Pass with care - In races, or even training runs, you’ll sometimes come up behind runners who are going slower than you. In a race, these runners might be 100-mile runners who have been on the trail for a long time. It’s courteous to announce yourself and declare your intention to pass. Also, inform them which side of the trail you’d like to go around them on. Tired runners don’t do well with surprises! A simple, “Hello, I’d like to pass on your left, please” is great.
In general, when meeting other runners, the uphill runner should get the right of way, unless the hill is so steep that the downhill runner is going to have a hard time moving over. Use common sense.
Don’t run two abreast when there isn’t room and be aware of other runners trying to pass.
On multi-use trails, bikers (should) yield to hikers / runners, and both runners / hikers should yield to horses. Be aware that even in races, other users have a right to be on the trail. Be courteous.
Keep your music to yourself- Some people love their tunes and that’s great! But the trails aren’t a place to share your music. Be respectful of those who might be trying to enjoy the solitude of the outdoors; don’t play your music out loud on the trail. If you use headphones, keep the volume low enough to hear runners coming up behind you. In a race, make sure you respect any race rules about headphone usage.
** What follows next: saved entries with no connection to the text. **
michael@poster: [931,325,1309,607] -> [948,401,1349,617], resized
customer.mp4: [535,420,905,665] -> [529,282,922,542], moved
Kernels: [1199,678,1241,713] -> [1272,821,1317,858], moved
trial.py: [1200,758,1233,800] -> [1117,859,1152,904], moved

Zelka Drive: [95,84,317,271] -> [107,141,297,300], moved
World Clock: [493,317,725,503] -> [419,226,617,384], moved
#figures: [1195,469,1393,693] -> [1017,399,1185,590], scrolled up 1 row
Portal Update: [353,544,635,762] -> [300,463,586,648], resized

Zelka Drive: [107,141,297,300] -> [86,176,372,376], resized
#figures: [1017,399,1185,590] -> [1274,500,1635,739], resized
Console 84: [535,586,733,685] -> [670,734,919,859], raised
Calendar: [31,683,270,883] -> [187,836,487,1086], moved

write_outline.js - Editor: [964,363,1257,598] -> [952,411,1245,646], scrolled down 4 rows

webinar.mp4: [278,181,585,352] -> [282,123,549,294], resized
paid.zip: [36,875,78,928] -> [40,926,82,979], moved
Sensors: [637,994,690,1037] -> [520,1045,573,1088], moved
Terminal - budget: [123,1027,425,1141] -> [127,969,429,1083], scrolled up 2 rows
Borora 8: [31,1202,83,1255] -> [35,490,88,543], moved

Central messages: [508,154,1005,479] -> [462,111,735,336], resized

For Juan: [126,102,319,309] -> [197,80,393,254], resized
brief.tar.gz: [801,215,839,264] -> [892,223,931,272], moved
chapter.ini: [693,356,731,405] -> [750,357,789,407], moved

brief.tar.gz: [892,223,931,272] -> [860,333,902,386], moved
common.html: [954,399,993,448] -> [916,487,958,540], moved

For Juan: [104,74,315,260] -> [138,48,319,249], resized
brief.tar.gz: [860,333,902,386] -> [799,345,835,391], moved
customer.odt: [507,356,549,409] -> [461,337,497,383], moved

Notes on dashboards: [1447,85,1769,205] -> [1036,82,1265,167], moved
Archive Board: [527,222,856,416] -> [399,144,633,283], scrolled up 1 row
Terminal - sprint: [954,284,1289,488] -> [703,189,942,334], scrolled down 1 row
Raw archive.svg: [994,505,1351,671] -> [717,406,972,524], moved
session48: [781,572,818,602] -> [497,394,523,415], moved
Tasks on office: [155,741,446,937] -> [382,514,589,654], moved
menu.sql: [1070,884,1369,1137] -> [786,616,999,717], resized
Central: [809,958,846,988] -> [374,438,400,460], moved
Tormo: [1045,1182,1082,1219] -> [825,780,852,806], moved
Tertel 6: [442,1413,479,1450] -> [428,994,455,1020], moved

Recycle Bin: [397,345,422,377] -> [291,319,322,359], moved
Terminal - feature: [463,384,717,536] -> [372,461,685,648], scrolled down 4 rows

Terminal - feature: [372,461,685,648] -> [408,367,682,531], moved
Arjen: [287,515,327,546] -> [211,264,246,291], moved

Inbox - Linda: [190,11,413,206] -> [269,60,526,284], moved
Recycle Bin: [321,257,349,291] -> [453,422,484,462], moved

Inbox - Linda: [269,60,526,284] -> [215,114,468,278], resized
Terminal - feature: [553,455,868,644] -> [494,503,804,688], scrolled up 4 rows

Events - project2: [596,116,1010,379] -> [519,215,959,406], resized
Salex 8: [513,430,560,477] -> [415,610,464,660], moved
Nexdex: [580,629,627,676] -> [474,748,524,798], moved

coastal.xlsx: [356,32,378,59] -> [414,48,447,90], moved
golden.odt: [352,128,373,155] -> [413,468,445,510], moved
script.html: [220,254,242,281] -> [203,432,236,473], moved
Respect trail closures - If a trail is marked as closed, don’t use it. Many runners share trails with mountain bikers, and those trails are closed during wet times. In soft mud and snow, feet and tires leave marks that contribute to trail erosion, mud holes, and bad trail conditions that can persist for weeks or months. Other trails might be closed for wildlife management, construction, or re-vegetation. Be a good representative of trail people and obey closures.
Answer the call of nature far off the trail - - We all need to do it on occasion, especially during ultras. If you can’t make it to a bathroom, get well off the trail to relieve yourself. Hikers and non-runners don’t want to see that (and neither do park rangers)! Don’t relieve yourself within 200’ of a water source. And when you’re done with #2, bury it in a 6” deep hole, bag your TP, and carry it out to the trash.
Be a respectful spectator - Watching your friends do amazing things is cool. However, many trailheads are not built for large crowds, so if you’re spectating or crewing at a race, always follow race rules about where spectators and crew should drive, park, and sit/stand. If you feel like there’s not enough room, there probably isn’t. If possible, move to a different trailhead that’s less crowded or can accommodate more people. Also, if you are spectating a race, and you see that an aid station is swamped with runners, with volunteers struggling to keep up with the crush, offer to help! Getting involved is fun!
Even if a race isn’t cupless, consider bringing your own reusable cup for soda / electrolyte drink or water. So many companies sell affordable, collapsible cups now. Leave no trace is the future of trail races; it feels good to embrace it!